Nascido no Tennessee e residente na área metropolitana de Atlanta, nos Estados Unidos, o jovem Julian Brown, de 21 anos, despertou atenção global ao desaparecer misteriosamente das redes sociais. Autodidata, o norte-americano desenvolveu o que chamou de “Plastoline”, um reator de pirólise por micro‑ondas capaz de transformar resíduos plásticos em combustíveis como gasolina, diesel e querosene.
A descoberta viralizou nas redes sociais, especialmente no Instagram e TikTok, onde compartilhava o progresso dos experimentos. Fundador da empresa, Julian Brown foi selecionado como bolsista da 776 Foundation Climate Fellowship, programa voltado à inovação climática. A fama, porém, foi logo substituída por um curioso desaparecimento.
Em 9 de julho deste ano, o jovem publicou um vídeo alarmante dizendo estar “sob ataque” e pediu para os seguidores “guardarem o vídeo”. Ele relatou sentir-se seguido, sugeriu que helicópteros pretos circulavam sua casa, e disse que talvez não tivesse muito tempo de vida.
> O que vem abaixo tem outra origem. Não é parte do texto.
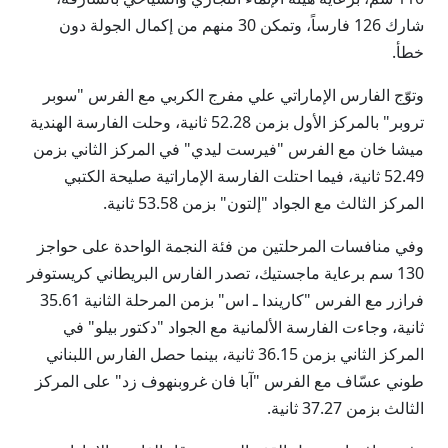
شارك 126 فارساً، وتمكن 30 منهم من إكمال الجولة دون
خطأ.
وتوّج الفارس الإماراتي علي مفرج الكربي مع الفرس "سوبر
تروبر" بالمركز الأول بزمن 52.28 ثانية، وحلت الفارسة الهندية
ميشا خان مع الفرس "فيرست ليدي" في المركز الثاني بزمن
52.49 ثانية، فيما احتلت الفارسة الإماراتية صليحة الكتبي
المركز الثالث مع الجواد "إلتون" بزمن 53.58 ثانية.
وفي منافسات المرحلتين من فئة النجمة الواحدة على حواجز
130 سم برعاية ماجستيك، تصدر الفارس البريطاني كريستوفر
فرازر مع الفرس "كاريندا ـ اس" بزمن المرحلة الثانية 35.61
ثانية، وجاءت الفارسة الألمانية مع الجواد "دكتور بيلو" في
المركز الثاني بزمن 36.15 ثانية، بينما حصل الفارس اللبناني
طوني عسّاف مع الفرس "آبا فان غروبنهوف زد" على المركز
الثالث بزمن 37.27 ثانية.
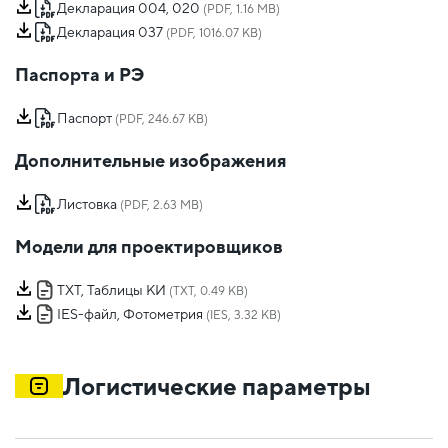
Декларация 004, 020
(PDF, 1.16 MB)
Декларация 037
(PDF, 1016.07 KB)
Паспорта и РЭ
Паспорт
(PDF, 246.67 KB)
Дополнительные изображения
Листовка
(PDF, 2.63 MB)
Модели для проектировщиков
TXT, Таблицы КИ
(TXT, 0.49 KB)
IES-файл, Фотометрия
(IES, 3.32 KB)
Логистические параметры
Desde então, seus perfis nas redes ficaram inativos.
Sua mãe, Nia Brown, informou para a imprensa que Julian está bem e seguro, mas se mantém em retraimento por motivos de segurança, sem fornecer detalhes adicionais sobre localização ou circunstâncias. A polícia de Atlanta também confirmou que, até o momento, nenhum egistro de pessoa desaparecida foi aberto em seu nome.
O que é Plastoline?
Trata-se de um reator de pirólise por micro-ondas, alimentado por energia solar, projetado para converter resíduos plásticos em combustíveis como gasolina, diesel e querosene. Essa tecnologia quebra o plástico em ausência de oxigênio, criando um combustível líquido limpo após destilação.
Brown construiu os protótipos em sua oficina doméstica, utilizando partes recicladas de micro-ondas (como magnetrons), painéis solares e geradores para alimentar o sistema.
Após múltiplas iterações (como o modelo “Mark 4.5”), ele realizou testes que chegaram a acionar um motor a combustão com plastoline, comprovando sua viabilidade prática.